TASK: Leaving out the pictures, return each line of the entries from the first through the line with "volební servis najdete na webu iROZHLAS.cz.", and only those lines.

RECORDS SHOWN:
········

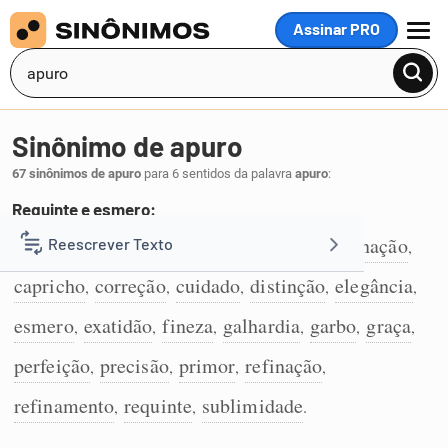
Assinar PRO
MENU
Sinônimo de apuro
67 sinônimos de apuro
para 6 sentidos da palavra
apuro
:
Requinte e esmero:
atilamento
asseio
aprumo
alinho
afinação
Reescrever Texto
,
,
,
,
,
1
capricho
correção
cuidado
distinção
elegância
,
,
,
,
,
Resumir Texto
esmero
exatidão
fineza
galhardia
garbo
graça
,
,
,
,
,
,
Corrigir Texto
perfeição
precisão
primor
refinação
,
,
,
,
refinamento
requinte
sublimidade
,
,
.
Detector de IA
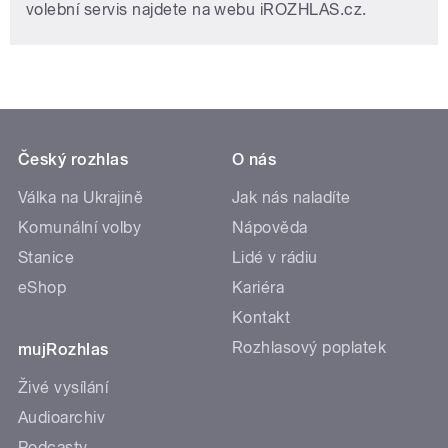
volební servis najdete na webu iROZHLAS.cz.
Český rozhlas
O nás
Válka na Ukrajině
Jak nás naladíte
Komunální volby
Nápověda
Stanice
Lidé v rádiu
eShop
Kariéra
Kontakt
Rozhlasový poplatek
mujRozhlas
Živé vysílání
Audioarchiv
Podcasty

········

OUTPUT BELOW:
Assinar PRO
MENU
Sinônimo de apuro
67 sinônimos de apuro
para 6 sentidos da palavra
apuro
:
Requinte e esmero:
atilamento
asseio
aprumo
alinho
afinação
Reescrever Texto
,
,
,
,
,
1
capricho
correção
cuidado
distinção
elegância
,
,
,
,
,
Resumir Texto
esmero
exatidão
fineza
galhardia
garbo
graça
,
,
,
,
,
,
Corrigir Texto
perfeição
precisão
primor
refinação
,
,
,
,
refinamento
requinte
sublimidade
,
,
.
Detector de IA
volební servis najdete na webu iROZHLAS.cz.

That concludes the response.